Today, in order to ensure that wild places, wildlife, and quiet uses are protected on the forests—and that those forests, like all others across the system, comply with current, hard-fought, science-based regulations—WildEarth Guardians and Winter Wildlands Alliance, represented by Advocates for the West, challenged the decisions to publish these maps. “These forests cannot show how the outdated decisions they adopted on their maps comply with governing legal requirements to ‘minimize’ the impacts of snowmobile use on natural resources and other recreational uses, or how decades-old decisions reflect current circumstances and current science,” said Laurie Rule, Attorney at Advocates for the West.

Historically, the Forest Service has taken a more laissez faire approach to managing motorized use in winter than in summer. But, with increasing use and associated disruption to winter landscapes and wildlife, in 2015 the agency issued a new rule requiring forests to manage snowmobiles under a new paradigm, using similar guidelines to those governing ORV use in summer seasons. Every national forest with sufficient snow is required by law to go through the planning process established by the 2015 rule. But these three forests disregarded the new planning process.

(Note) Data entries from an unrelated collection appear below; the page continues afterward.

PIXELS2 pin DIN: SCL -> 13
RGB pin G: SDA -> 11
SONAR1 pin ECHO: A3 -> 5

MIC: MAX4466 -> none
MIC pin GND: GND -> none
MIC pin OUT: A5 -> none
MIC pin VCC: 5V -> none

“The Forest Service’s decision to rubber stamp decades-old snowmobile maps turns a blind eye to updates in best available science showing snowmobiles cause very real, harmful impacts to imperiled Canada lynx and wolverine, as well as changing snowfall patterns due to climate change,” said Marla Fox, Rewilding Attorney at WildEarth Guardians. “We do not seek to eliminate snowmobiling, just to ensure a fair planning process to determine where that use is appropriate. As forest users and conservationists, we understand balancing uses benefits all Americans in the long term. Defending our public lands from unbridled snowmobile use is even more crucial as we witness the Trump Administration ramping up its attacks on our public lands every day.”

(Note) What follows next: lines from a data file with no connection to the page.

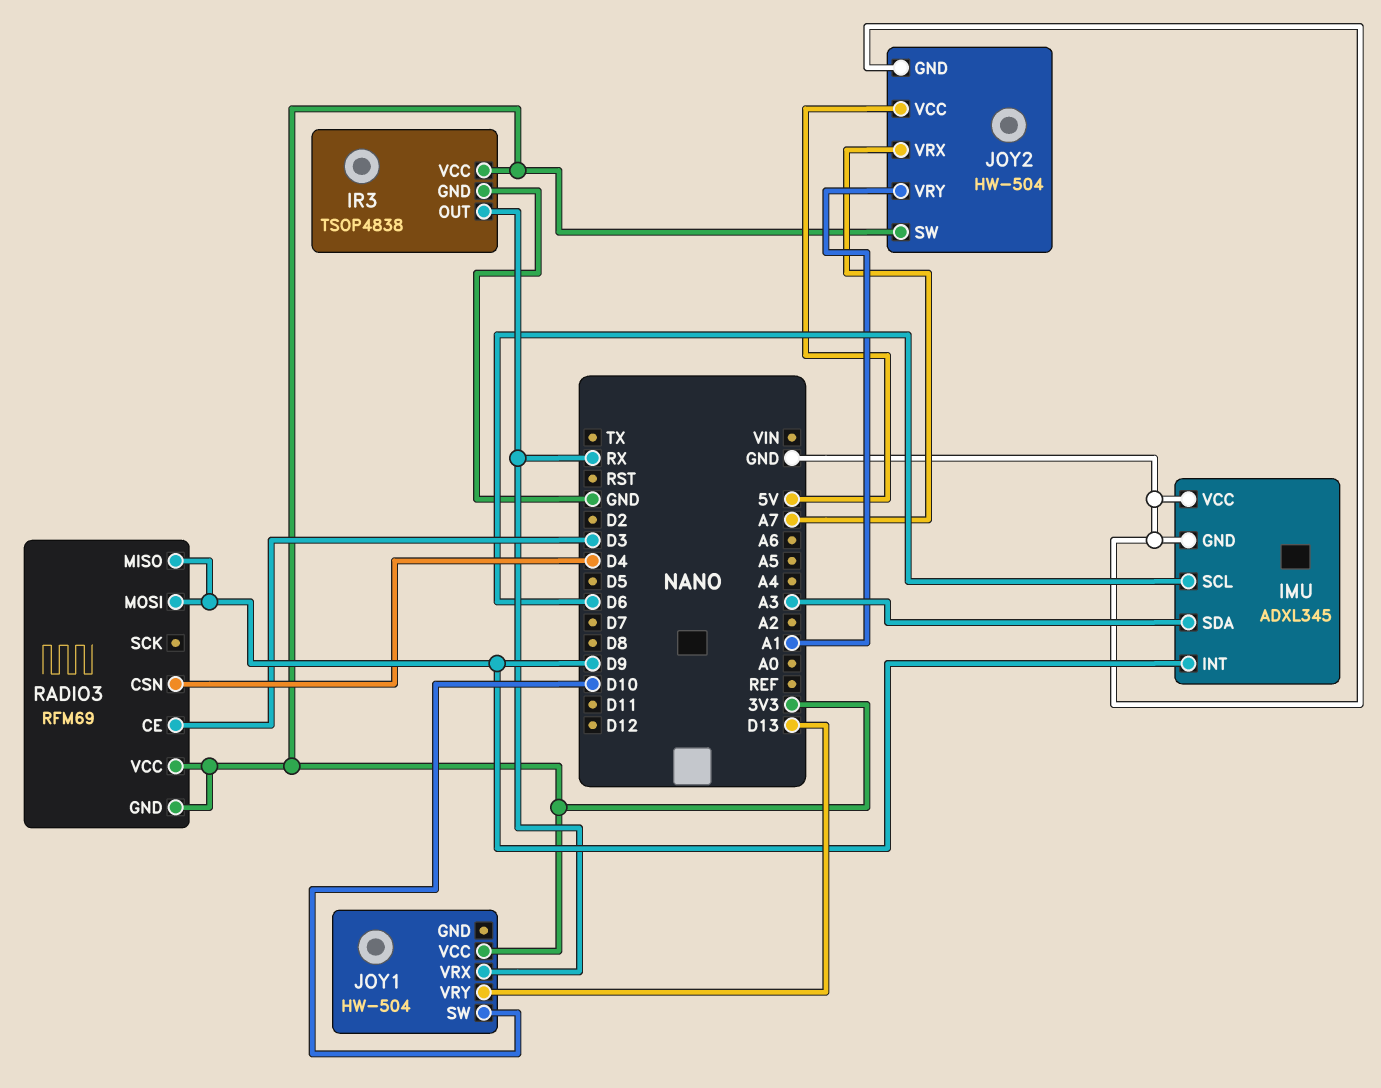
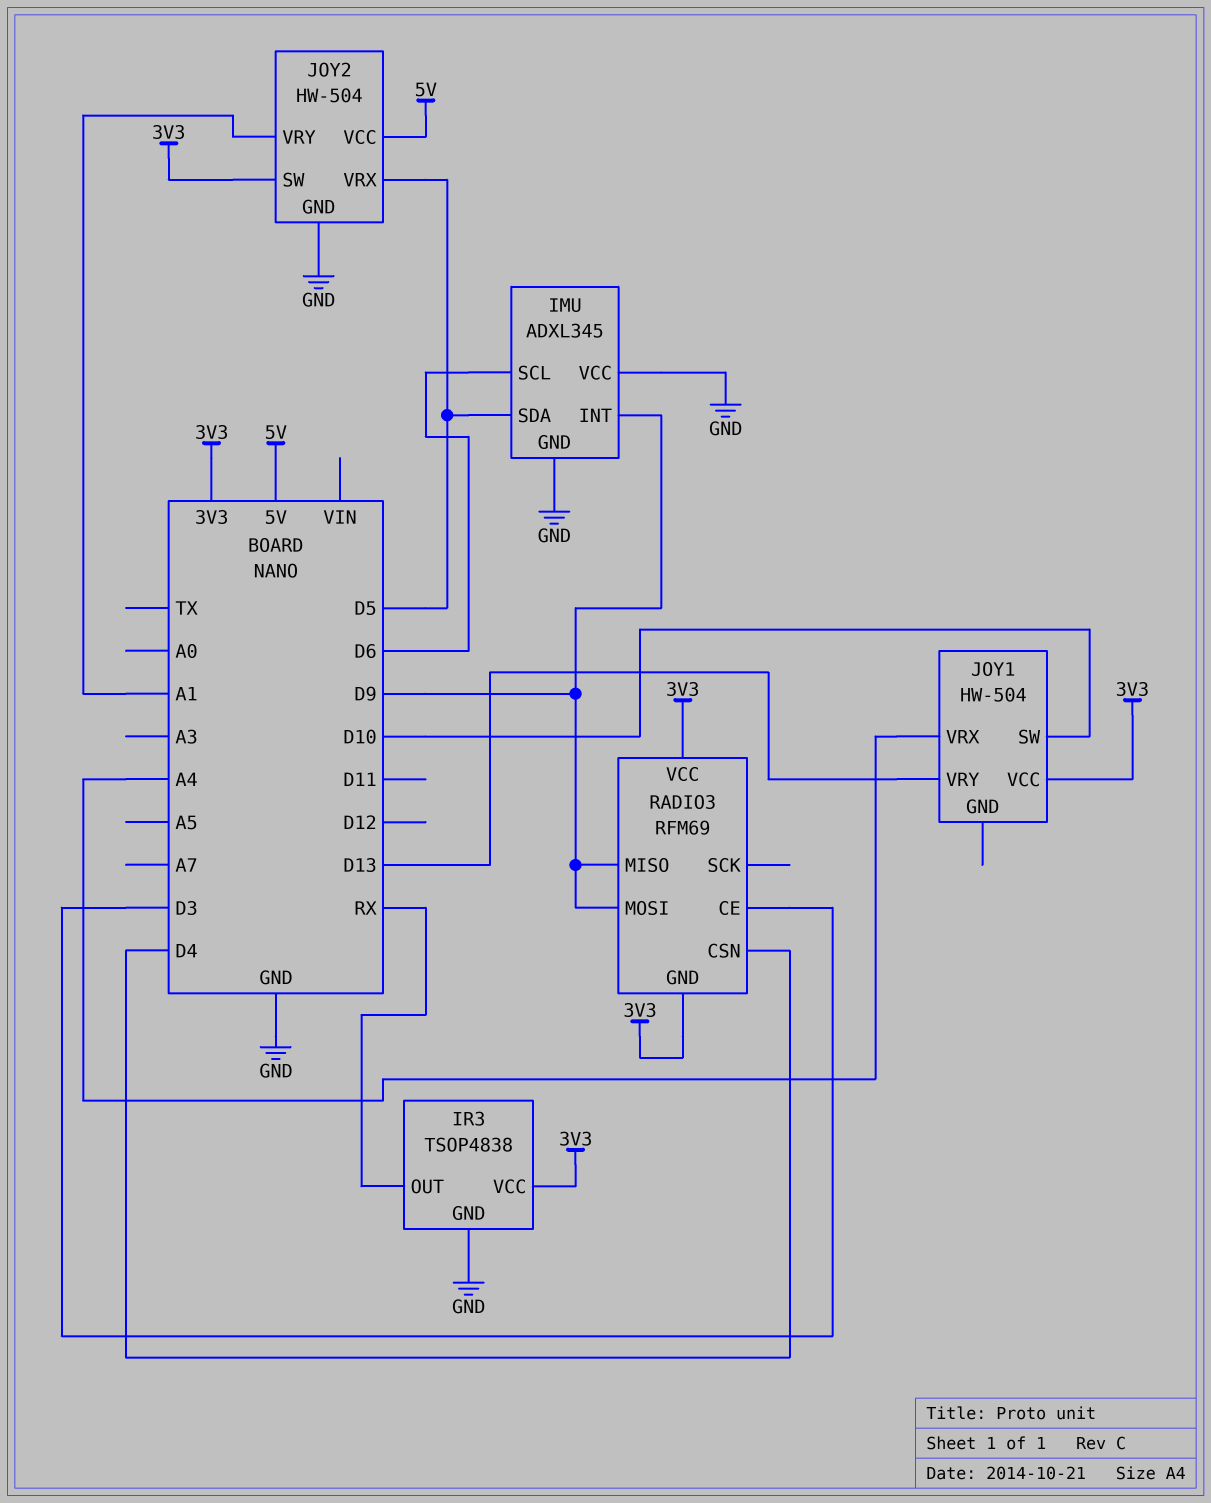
IMU pin SDA: A3 -> D5
JOY1 pin VRX: RX -> A4
JOY2 pin VRX: A7 -> D5

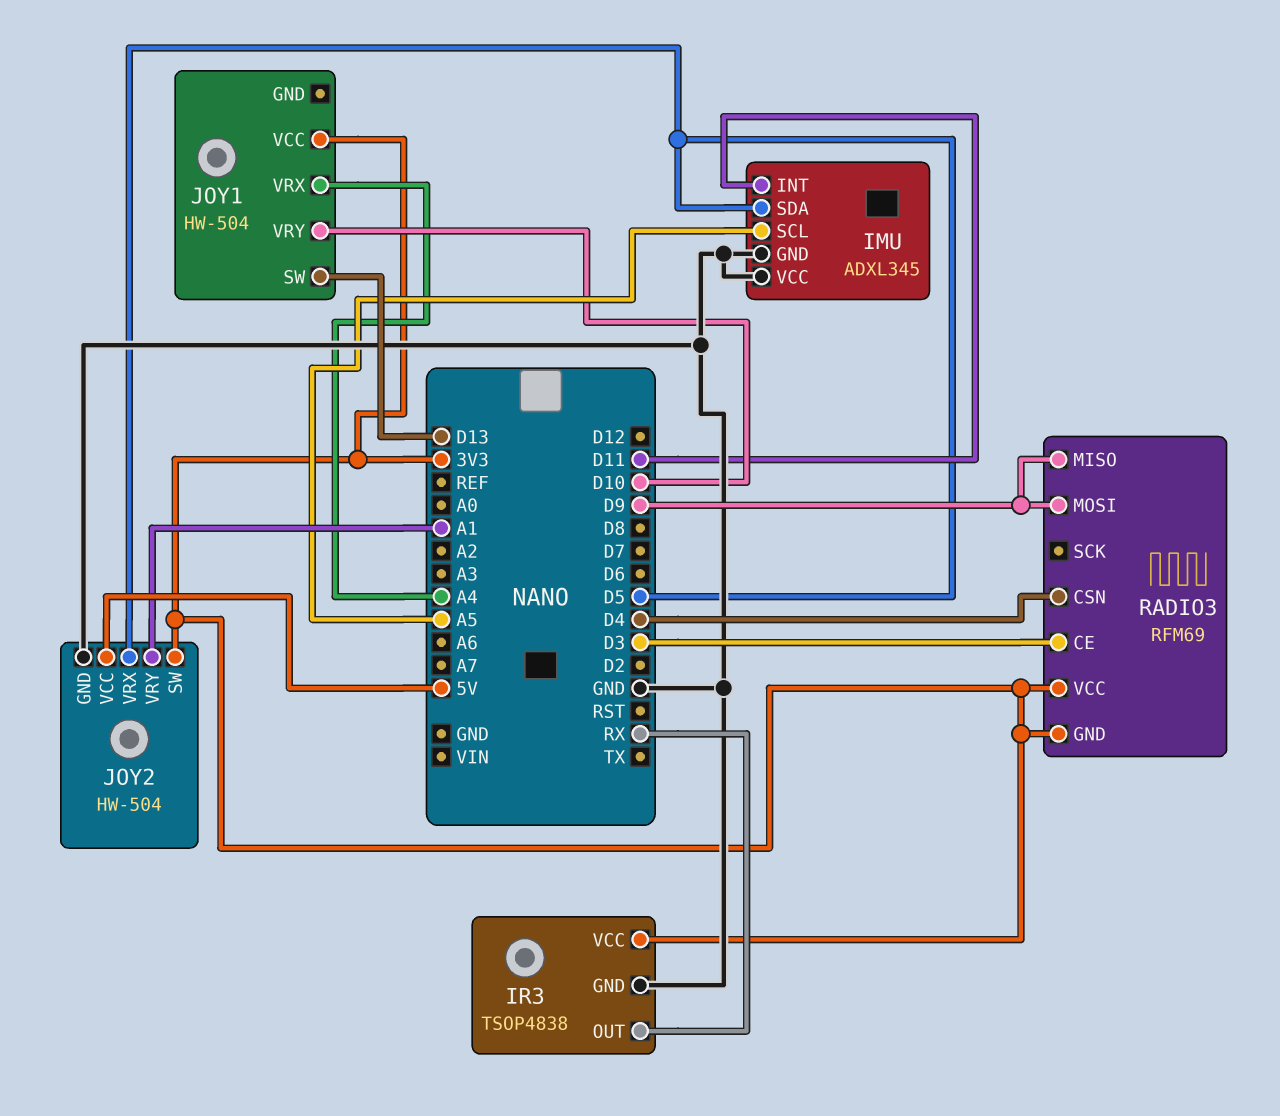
IMU pin INT: D9 -> D11
IMU pin SCL: D6 -> A5
JOY1 pin SW: D10 -> D13
JOY1 pin VRY: D13 -> D10

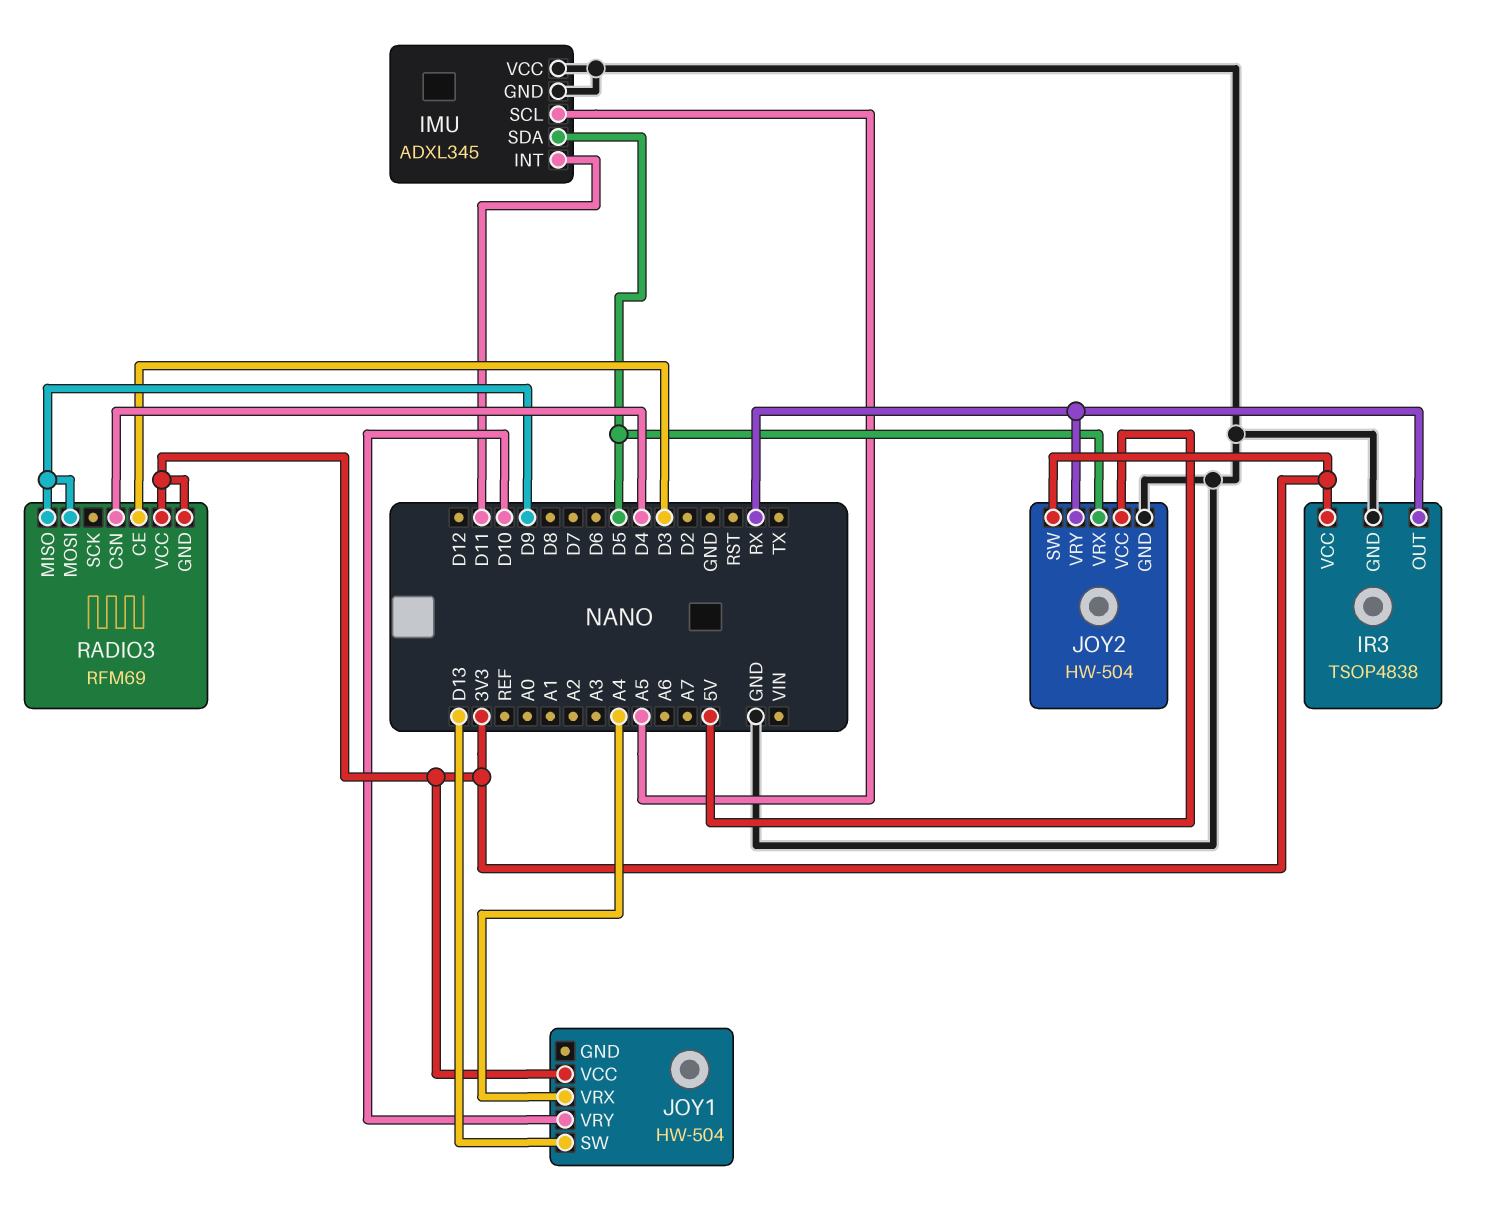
JOY2 pin VRY: A1 -> RX

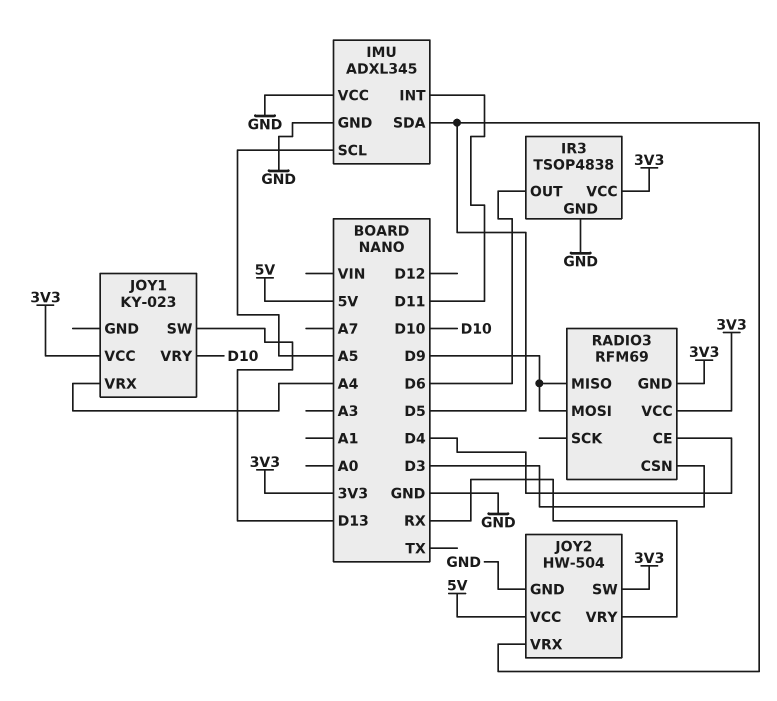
IR3 pin OUT: RX -> D6
JOY1: HW-504 -> KY-023
RADIO3 pin CE: D3 -> D4
RADIO3 pin CSN: D4 -> D3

“Oftentimes, particularly in the early stages of a new regulation, officials tasked with implementation make interpretations that are contrary to what the law intends. We believe that’s the case with these three forests,” said Hilary Eisen, Recreation Planning and Policy Manager at Winter Wildlands Alliance. “By asking the court for clarification we believe this case will head off bad precedent, re-iterate the importance of proper planning and bring consistency to over-snow vehicle management across public lands. Implemented correctly, the 2015 rule presents an important opportunity to enhance quality recreation opportunities for everybody, protect wildlife during the vulnerable winter season, and prevent avoidable damage to wild places.”